#### Data supplied:
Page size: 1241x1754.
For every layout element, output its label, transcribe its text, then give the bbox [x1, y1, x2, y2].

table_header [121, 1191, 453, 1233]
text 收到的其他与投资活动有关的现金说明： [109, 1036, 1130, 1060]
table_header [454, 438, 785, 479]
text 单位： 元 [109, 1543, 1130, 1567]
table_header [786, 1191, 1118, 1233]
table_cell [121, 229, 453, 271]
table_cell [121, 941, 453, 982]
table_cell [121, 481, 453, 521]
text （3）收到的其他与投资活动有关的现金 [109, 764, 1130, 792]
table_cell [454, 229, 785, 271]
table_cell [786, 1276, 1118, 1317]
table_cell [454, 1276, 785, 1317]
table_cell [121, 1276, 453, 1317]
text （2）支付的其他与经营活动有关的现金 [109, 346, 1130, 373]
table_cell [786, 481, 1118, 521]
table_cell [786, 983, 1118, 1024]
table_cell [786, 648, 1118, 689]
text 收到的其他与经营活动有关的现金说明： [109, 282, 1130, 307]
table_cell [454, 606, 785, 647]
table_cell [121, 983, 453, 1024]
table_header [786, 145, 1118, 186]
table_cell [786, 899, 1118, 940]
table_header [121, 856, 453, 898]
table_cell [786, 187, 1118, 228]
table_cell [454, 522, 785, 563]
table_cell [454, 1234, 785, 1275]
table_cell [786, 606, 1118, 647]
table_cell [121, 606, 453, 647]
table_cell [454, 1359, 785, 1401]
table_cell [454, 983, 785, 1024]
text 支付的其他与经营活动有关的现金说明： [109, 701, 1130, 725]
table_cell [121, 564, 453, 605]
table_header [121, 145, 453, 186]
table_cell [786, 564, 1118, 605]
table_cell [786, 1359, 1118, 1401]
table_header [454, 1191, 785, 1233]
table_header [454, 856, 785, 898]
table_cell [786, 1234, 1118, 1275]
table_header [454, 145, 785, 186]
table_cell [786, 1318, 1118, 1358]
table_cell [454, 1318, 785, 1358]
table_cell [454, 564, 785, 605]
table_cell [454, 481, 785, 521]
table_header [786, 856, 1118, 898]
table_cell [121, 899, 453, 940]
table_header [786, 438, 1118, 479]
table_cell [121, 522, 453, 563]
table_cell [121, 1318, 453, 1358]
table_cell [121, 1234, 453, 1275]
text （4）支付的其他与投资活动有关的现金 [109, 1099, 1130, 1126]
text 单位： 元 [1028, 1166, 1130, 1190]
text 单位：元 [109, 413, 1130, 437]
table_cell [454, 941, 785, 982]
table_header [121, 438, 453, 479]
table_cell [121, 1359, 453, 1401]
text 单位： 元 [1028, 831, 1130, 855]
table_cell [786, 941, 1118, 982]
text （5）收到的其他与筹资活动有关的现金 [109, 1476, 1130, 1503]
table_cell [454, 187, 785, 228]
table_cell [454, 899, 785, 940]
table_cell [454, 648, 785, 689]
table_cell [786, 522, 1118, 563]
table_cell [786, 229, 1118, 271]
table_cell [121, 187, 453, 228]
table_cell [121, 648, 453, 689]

#### Work request:
Among the records above, only the lines between the line holding "table_cell [786, 941, 1118, 982]" and the line holding "table_cell [121, 187, 453, 228]", inclusive, are to be output, exactly as written.

#### Exercise response:
table_cell [786, 941, 1118, 982]
text （5）收到的其他与筹资活动有关的现金 [109, 1476, 1130, 1503]
table_cell [454, 187, 785, 228]
table_cell [454, 899, 785, 940]
table_cell [454, 648, 785, 689]
table_cell [786, 522, 1118, 563]
table_cell [786, 229, 1118, 271]
table_cell [121, 187, 453, 228]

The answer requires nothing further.